“躲什么?”

        “看啊——他们都死了。”

        欻——刀锋劈下宰相的头,在地上拖出一长条血痕,陆景策贴近怜枝的耳廓,“当初,就是他向你父皇谏言将你送去夏国和亲的。”

        “都是因为他,才致使我们分开。”

        “怜枝。”陆景策低下头,用鼻尖蹭了蹭他的耳垂,“哥哥替你,替我们报仇了。“

        “都怪他们。”陆景策说。

        他的动作缱绻温柔,扣着怜枝肩膀的手只是微微施力,他身上那股幽幽的甘松香裹挟住怜枝的身体,浅淡的,那是令人沉迷的气味,可怜枝却觉得自己想被一只血淋淋的,从地狱中爬上来的恶鬼给拥住了。

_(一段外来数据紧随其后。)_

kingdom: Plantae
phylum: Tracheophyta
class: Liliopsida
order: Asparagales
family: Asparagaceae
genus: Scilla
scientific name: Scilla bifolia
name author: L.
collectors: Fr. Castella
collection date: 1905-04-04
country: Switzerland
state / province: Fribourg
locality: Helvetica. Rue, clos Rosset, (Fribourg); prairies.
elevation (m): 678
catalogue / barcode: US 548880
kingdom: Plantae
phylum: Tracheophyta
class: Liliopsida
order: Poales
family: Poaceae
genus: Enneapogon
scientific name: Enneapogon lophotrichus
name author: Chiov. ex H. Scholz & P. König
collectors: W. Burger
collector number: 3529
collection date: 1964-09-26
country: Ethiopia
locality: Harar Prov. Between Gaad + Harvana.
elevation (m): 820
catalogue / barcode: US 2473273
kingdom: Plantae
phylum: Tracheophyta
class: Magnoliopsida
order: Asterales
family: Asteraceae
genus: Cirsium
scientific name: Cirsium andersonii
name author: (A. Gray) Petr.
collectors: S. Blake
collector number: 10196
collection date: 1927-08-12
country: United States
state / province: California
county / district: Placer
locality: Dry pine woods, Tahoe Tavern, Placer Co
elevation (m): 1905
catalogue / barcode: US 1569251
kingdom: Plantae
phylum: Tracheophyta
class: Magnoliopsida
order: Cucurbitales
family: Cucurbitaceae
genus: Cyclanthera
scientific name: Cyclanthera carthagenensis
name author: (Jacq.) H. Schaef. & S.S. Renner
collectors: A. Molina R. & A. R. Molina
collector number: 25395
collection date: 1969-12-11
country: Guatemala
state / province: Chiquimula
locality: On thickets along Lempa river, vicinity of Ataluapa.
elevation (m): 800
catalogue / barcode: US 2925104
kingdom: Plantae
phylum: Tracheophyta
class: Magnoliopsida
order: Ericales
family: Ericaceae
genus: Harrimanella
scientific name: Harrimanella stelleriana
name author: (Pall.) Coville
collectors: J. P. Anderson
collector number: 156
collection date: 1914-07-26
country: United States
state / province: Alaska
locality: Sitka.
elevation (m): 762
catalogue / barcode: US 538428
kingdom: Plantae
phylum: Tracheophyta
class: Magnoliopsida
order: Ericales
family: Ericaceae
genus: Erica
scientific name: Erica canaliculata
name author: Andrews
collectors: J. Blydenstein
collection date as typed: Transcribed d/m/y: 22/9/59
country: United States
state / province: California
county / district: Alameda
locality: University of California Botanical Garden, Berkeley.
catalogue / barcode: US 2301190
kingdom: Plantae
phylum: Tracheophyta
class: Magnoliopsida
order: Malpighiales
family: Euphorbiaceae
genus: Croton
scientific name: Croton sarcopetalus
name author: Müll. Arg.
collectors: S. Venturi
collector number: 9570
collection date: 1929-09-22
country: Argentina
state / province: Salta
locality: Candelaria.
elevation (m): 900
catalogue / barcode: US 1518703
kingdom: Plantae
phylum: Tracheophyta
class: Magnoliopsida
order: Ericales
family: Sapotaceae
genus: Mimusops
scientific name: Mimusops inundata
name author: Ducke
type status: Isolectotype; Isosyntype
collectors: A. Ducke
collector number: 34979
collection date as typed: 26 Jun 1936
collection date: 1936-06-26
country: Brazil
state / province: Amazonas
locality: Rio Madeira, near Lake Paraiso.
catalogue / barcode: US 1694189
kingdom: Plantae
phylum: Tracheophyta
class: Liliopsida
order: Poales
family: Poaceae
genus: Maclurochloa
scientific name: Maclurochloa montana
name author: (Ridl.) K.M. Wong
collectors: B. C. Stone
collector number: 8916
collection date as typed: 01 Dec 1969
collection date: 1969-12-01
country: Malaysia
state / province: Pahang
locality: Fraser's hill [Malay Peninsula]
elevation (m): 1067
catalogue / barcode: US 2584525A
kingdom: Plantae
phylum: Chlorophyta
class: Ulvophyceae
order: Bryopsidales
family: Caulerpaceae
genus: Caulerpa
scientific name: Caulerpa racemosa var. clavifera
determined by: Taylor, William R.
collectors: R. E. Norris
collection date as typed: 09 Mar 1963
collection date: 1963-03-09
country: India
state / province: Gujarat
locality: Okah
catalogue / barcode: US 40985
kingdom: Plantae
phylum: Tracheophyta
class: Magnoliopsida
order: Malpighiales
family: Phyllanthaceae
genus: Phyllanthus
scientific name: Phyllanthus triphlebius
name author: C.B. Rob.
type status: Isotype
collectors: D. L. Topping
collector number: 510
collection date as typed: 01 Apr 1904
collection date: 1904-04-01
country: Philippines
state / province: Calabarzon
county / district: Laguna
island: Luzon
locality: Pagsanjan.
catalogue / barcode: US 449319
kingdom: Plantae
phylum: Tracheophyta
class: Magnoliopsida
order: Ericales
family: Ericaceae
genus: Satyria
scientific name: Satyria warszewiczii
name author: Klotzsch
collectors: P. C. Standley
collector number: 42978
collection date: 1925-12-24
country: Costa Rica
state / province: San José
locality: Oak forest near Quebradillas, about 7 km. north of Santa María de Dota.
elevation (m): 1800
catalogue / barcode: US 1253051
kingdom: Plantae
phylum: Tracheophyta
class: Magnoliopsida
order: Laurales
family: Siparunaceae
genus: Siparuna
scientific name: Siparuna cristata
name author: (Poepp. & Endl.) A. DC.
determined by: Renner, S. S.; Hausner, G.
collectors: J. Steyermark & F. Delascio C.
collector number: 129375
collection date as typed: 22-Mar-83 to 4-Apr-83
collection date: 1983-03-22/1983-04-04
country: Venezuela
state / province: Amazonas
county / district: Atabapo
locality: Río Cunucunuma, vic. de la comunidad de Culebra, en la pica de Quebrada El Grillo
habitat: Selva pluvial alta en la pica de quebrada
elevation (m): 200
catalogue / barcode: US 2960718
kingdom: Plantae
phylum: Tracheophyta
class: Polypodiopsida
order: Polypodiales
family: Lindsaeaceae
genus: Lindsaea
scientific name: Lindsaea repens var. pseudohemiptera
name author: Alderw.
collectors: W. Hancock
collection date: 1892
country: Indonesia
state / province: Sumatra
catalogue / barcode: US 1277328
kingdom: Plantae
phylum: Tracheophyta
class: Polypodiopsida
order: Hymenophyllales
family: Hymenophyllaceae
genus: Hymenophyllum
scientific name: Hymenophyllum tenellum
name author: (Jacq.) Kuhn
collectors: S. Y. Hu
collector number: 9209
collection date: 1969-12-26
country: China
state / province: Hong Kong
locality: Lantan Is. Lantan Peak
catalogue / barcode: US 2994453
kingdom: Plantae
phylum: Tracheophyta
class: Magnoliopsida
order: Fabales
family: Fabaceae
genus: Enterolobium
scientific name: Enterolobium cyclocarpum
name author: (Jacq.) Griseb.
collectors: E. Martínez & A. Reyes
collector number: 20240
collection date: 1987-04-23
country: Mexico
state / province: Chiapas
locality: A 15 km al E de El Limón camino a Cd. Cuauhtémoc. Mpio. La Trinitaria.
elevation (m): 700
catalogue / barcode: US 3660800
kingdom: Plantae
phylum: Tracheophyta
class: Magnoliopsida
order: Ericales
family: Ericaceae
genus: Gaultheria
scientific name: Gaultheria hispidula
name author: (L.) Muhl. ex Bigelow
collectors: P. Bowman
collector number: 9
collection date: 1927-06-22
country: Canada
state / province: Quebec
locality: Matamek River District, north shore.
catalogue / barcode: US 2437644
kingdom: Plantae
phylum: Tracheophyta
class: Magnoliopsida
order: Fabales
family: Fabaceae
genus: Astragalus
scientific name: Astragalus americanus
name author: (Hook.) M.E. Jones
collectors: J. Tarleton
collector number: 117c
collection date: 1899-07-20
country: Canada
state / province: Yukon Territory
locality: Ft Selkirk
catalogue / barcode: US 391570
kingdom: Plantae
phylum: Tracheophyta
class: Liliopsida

        他不是没见过死人,不是没见过人身首分离,却也是第一回见到如此血腥的情景,这么多人……血几乎要流成河海,陆景策忘情地嗅闻着空气中的,浓郁的血味,直到一声凄厉的哭喊声打断了他的陶醉——

        “陆景策!!”那是被押在地上一身狼狈的孟仕达,“你不是人!!!”

        “茹娘是你的人,弑君的是你,你……”孟仕达的眼角渗出鲜红的眼泪来,“甚至你弑君,也不是第一回了……”

        “孝文皇帝即沈怜枝的父皇的死,你心里最清楚,他怎么会忽然暴毙,那方士呈上的仙丹怎么会出错,你也最清楚,那方士是谁带进宫里来的——是你!!”